Wynonna Judd singles chronology
| "I Hear You Knocking" (2009) | "Sing" (2009) | "When I Fall in Love" (2009) |

= Sing (Wynonna Judd song) =

"Sing" is a song written by Rodney Crowell and recorded by American country artist Wynonna Judd. The song was the second single released from her 2009 studio album, Sing: Chapter 1. After failing to chart on the Billboard Hot Country Songs chart, the song was given several electronic dance remixes, and sent to dance radio where it peaked at number 4 on the Hot Dance Club Songs chart in August 2009.

== Background ==
Written by Rodney Crowell, "Sing" is the closing track and title track to Wynonna Judd's album, Sing: Chapter 1. AllMusic critic Thom Jurek reviewed "Sing", giving it praise.
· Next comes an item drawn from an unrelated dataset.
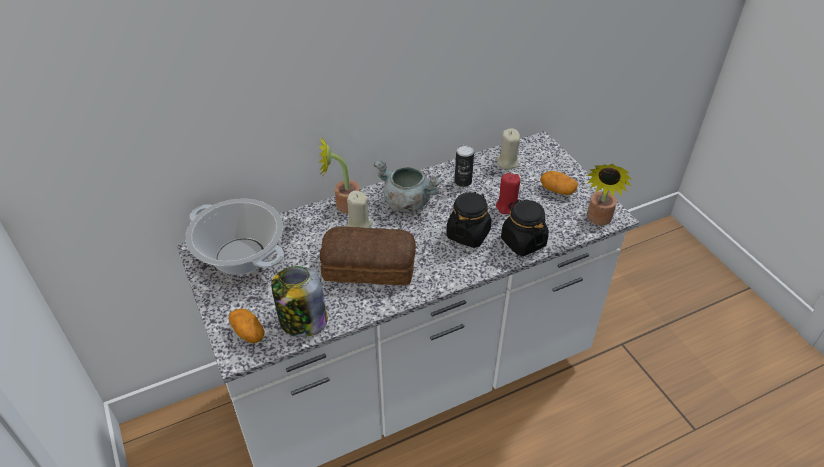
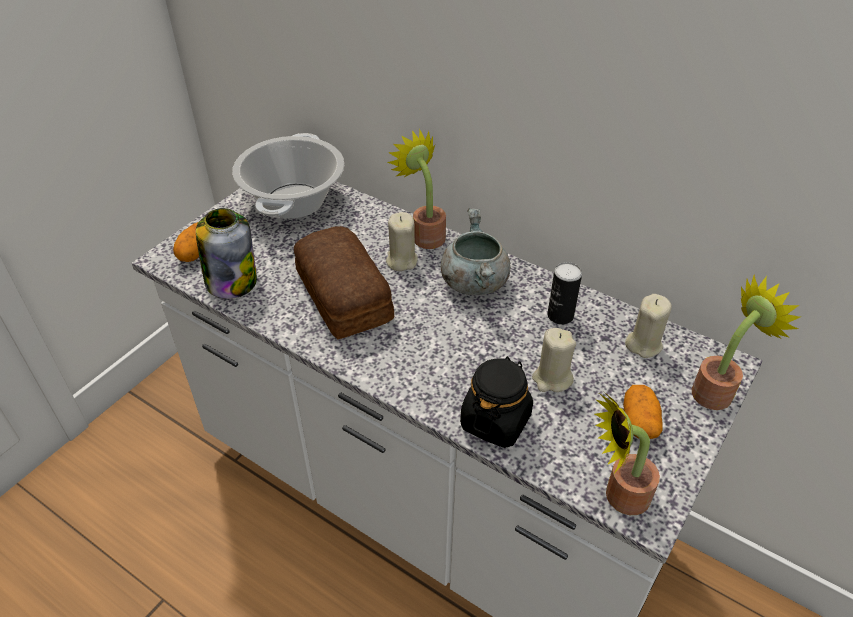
camera: 60 degrees right, 0 degrees up
(468, 234) = (465, 359): black jar -> none
(507, 207) = (552, 379): red candle -> beige candle
(555, 154) = (717, 390): none -> potted plant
Jurek stated, "This final track is a new pop country anthem; it underscores Judd's sheer individualism and style, and offers a complete illustration of her gifts as a singer."

== Remixes ==

- "Sing (Pete Hammond radio edit)" - 3:41
- "Sing (Pete Hammond extended mix)" - 8:12
- "Sing (Jody den Broeder radio edit)" - 4:19
- "Sing (Jody den Broeder extended mix)" - 6:41
- "Sing (Digital Dog radio edit)" - 2:49
- "Sing (Digital Dog extended mix)" - 6:38
- "Sing (Almighty extended mix)" - 6:35

== Chart performance ==
Shortly after it was released to country radio, the song was remixed for dance airplay. The song reached the Top 5 on the Billboard Hot Dance Club Songs chart in August 2009, peaking at number 4. It became her first Top 5 single on any Billboard chart since "To Be Loved by You" reached number one on Hot Country Singles & Tracks in 1996.